そしてウィルはゆっくりと道を進むと、その槍に手を掛ける。
だが、其の手をウィルは放してしまった。
「抜かないのか? それを持って帰らないと、報酬には繋がらないよ?」
黒妖がウィルにそう話し掛ける。
「あれは抜けませんね‥‥抜いてはいけない代物なのでしょうから」
ニルナがそう捕捉する。
「どういう事?」
テュールが近くのサラサに問い掛ける。
「つまり‥‥ジーザスの名において、あの槍は、今は抜くべき時ではないというところか?」
そのサラサの言葉に、ウィルが静かに肯く。
「ここの封印の力はかなり強力です。また、この島自体、モンスターによる侵攻も受けておらず、どちらかというと自然が手付かずのまま。この槍は、来たるべき時の為に、この地で眠っていただくというのが‥‥」
ウィルの言葉に、一行は納得。
「さて、そうなると、どうやってあのボンボンを納得させるかという所か‥‥」
ジャンがそう呟きながら、何か代案を考えている。
「依頼内容をもう一度考えてみると〜(へら)」
暁、何か解決策を発見?
「えーっと、『無事に調査を終えて、真実を伝えてくれたら、そしてその聖遺物とやらを持ってきてくれたら』だったよねぇ。つまり、『無事に調査を終えまして。真実の部分は少しネジ曲げて、聖遺物は噂だけでした』ということにしても、依頼は失敗?(へら)」
あ、それは微妙。
(まあ、この槍については、本物っぽいから、後でタイミングを見て取りに来たらいいしな‥‥)
あ、心の中の暁が悪い事考えている模様。
でも表情は(へら)である。
「まあ、それでいいか」
「同じく異存はない‥‥」
サラサ、ジャン共に了承。
当然ながら京太郎、テュール、ニルナ、黒妖も納得の模様だが。
「‥‥まあ、いた仕方ありませんか。全て真実を伝えると、ここの土地が荒らされてしまう可能性もありますし‥‥」
お堅いウィルも何とか納得。
そして残った時間を一行は他の遺跡廃墟めぐりを敢行。
まあ、モンスターなぞ出ることも無いため、そのまま古代の遺跡で浪漫を満喫という所であろう。
●そしてパリ〜なるほどなるほど〜
──冒険者酒場
そこの席には、依頼から戻ってきた冒険者達と貴族のボンボンが座っていた。
「ふぅん、なるほどねぇ‥‥まあ、この手の話というのは、えてして偽者が多いからねぇ‥‥うんうん、ご苦労様」
サラサとテュール、二人がかりの大冒険譚。
サラサが話を纏め、ひとつの詩として作成。
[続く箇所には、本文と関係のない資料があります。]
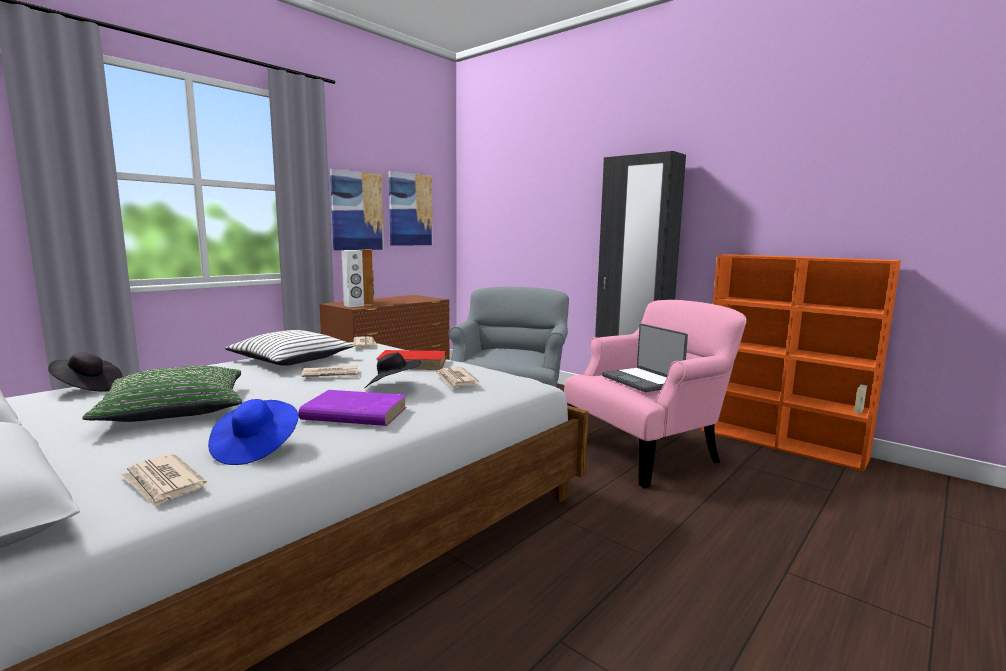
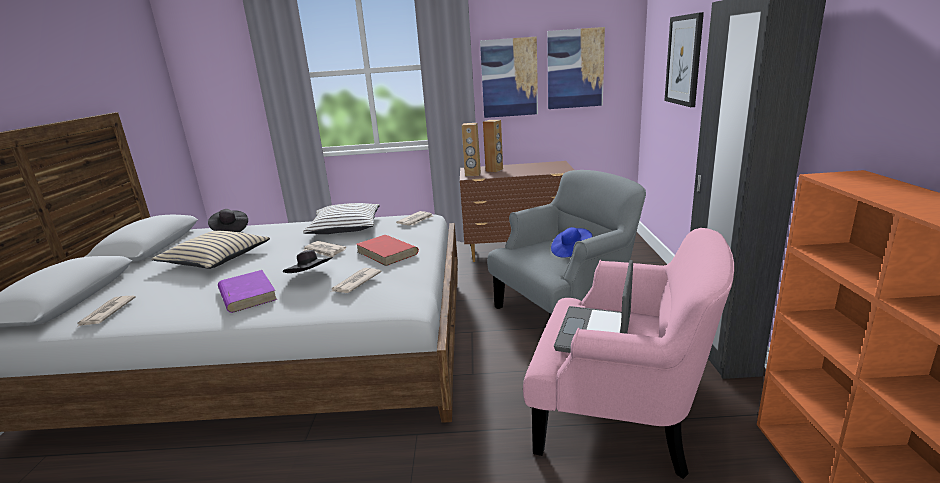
camera: 50 degrees right, 10 degrees up
green pillow [82,366,242,422] -> beige pillow [151,231,270,269]
blue hat [208,399,298,465] -> blue hat moved to [551,227,592,258]
white speaker [341,250,364,307] -> brown speaker [462,123,481,176]
none -> picture [664,12,704,107]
それをテュールが受け取ると、サラサとテュールは二人でそれに曲を付ける。
そして酒場では、サラサがオカリナを奏でつつ、テュールが静かに物語を語る。
いつしか周囲にはギャラリーが出来上がり、終るころには拍手喝采となった。
「では、これは依頼料。大切に取っておきたまえ。また何かあったらよろしく頼むよ、うんうん」
そう告げると、ボンボンは静かにその場を立ちさって行った。
なお、これには後日談があります。
ウィルはこれらの事を教会に報告。
教会では独自調査のために小島に調査隊を送りましたが、そのときには既に槍は姿を消していました。
その場には、見た事も無い紋章の入ったペンダントが一つ転がっていたそうですが、誰もその紋章については判らなかったようです‥‥。